▸ **The problem**
Copy the listing below word for word, from start to finish, and leave out the pictures.
------ Records shown
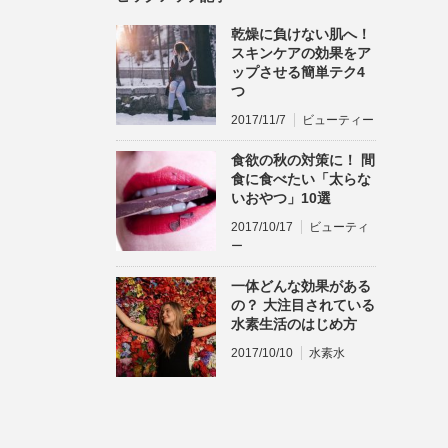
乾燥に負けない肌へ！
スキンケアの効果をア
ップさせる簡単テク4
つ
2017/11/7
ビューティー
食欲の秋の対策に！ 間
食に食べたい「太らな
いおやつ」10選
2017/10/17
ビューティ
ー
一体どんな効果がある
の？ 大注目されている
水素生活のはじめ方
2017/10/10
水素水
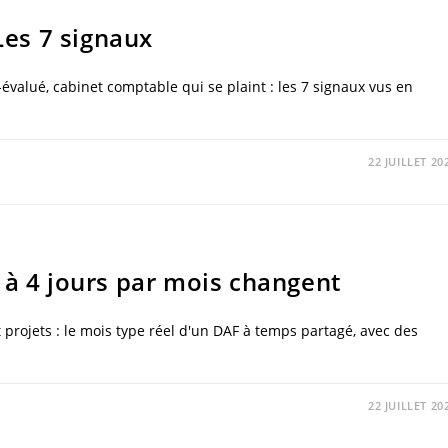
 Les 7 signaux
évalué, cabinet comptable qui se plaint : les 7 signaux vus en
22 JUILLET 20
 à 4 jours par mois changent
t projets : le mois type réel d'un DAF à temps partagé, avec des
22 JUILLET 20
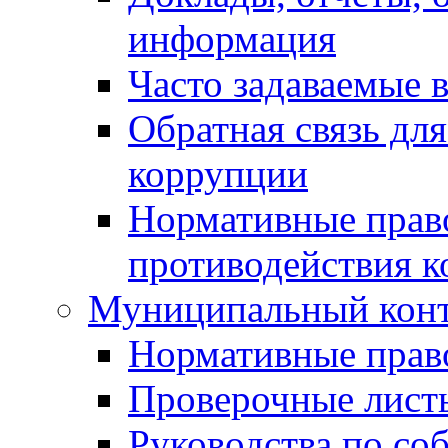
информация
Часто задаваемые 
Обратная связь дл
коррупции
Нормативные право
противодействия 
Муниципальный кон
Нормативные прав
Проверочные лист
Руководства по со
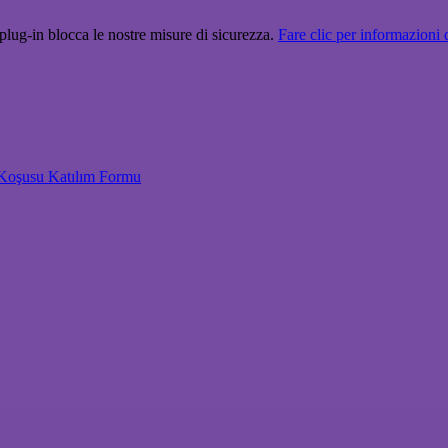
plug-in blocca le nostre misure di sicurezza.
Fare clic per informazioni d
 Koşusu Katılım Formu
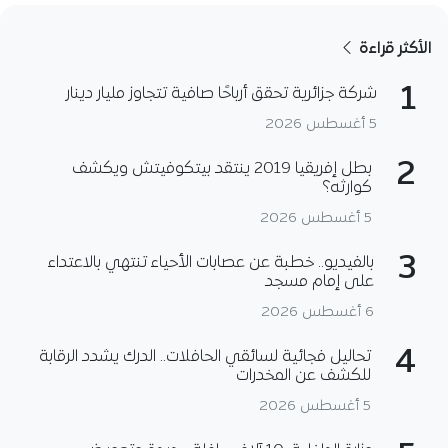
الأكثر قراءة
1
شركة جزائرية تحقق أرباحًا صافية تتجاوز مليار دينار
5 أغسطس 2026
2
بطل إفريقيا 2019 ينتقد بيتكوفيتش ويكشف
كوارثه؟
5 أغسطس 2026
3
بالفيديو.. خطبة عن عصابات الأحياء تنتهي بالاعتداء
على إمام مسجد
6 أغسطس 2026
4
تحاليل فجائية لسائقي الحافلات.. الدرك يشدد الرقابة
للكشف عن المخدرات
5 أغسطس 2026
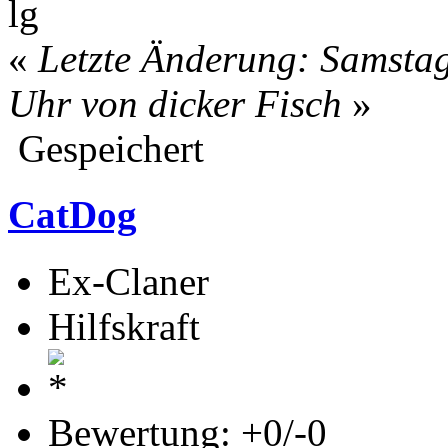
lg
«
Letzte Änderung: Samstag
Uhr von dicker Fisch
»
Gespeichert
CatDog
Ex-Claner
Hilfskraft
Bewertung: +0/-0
------------
▸ **Problem solution**
乾燥に負けない肌へ！
スキンケアの効果をア
ップさせる簡単テク4
つ
2017/11/7
ビューティー
食欲の秋の対策に！ 間
食に食べたい「太らな
いおやつ」10選
2017/10/17
ビューティ
ー
一体どんな効果がある
の？ 大注目されている
水素生活のはじめ方
2017/10/10
水素水
 Les 7 signaux
évalué, cabinet comptable qui se plaint : les 7 signaux vus en
22 JUILLET 20
 à 4 jours par mois changent
t projets : le mois type réel d'un DAF à temps partagé, avec des
22 JUILLET 20
информация
Часто задаваемые 
Обратная связь дл
коррупции
Нормативные право
противодействия 
Муниципальный кон
Нормативные прав
Проверочные лист
Руководства по со
plug-in blocca le nostre misure di sicurezza.
Fare clic per informazioni d
 Koşusu Katılım Formu
الأكثر قراءة
1
شركة جزائرية تحقق أرباحًا صافية تتجاوز مليار دينار
5 أغسطس 2026
2
بطل إفريقيا 2019 ينتقد بيتكوفيتش ويكشف
كوارثه؟
5 أغسطس 2026
3
بالفيديو.. خطبة عن عصابات الأحياء تنتهي بالاعتداء
على إمام مسجد
6 أغسطس 2026
4
تحاليل فجائية لسائقي الحافلات.. الدرك يشدد الرقابة
للكشف عن المخدرات
5 أغسطس 2026
lg
«
Letzte Änderung: Samstag
Uhr von dicker Fisch
»
Gespeichert
CatDog
Ex-Claner
Hilfskraft
Bewertung: +0/-0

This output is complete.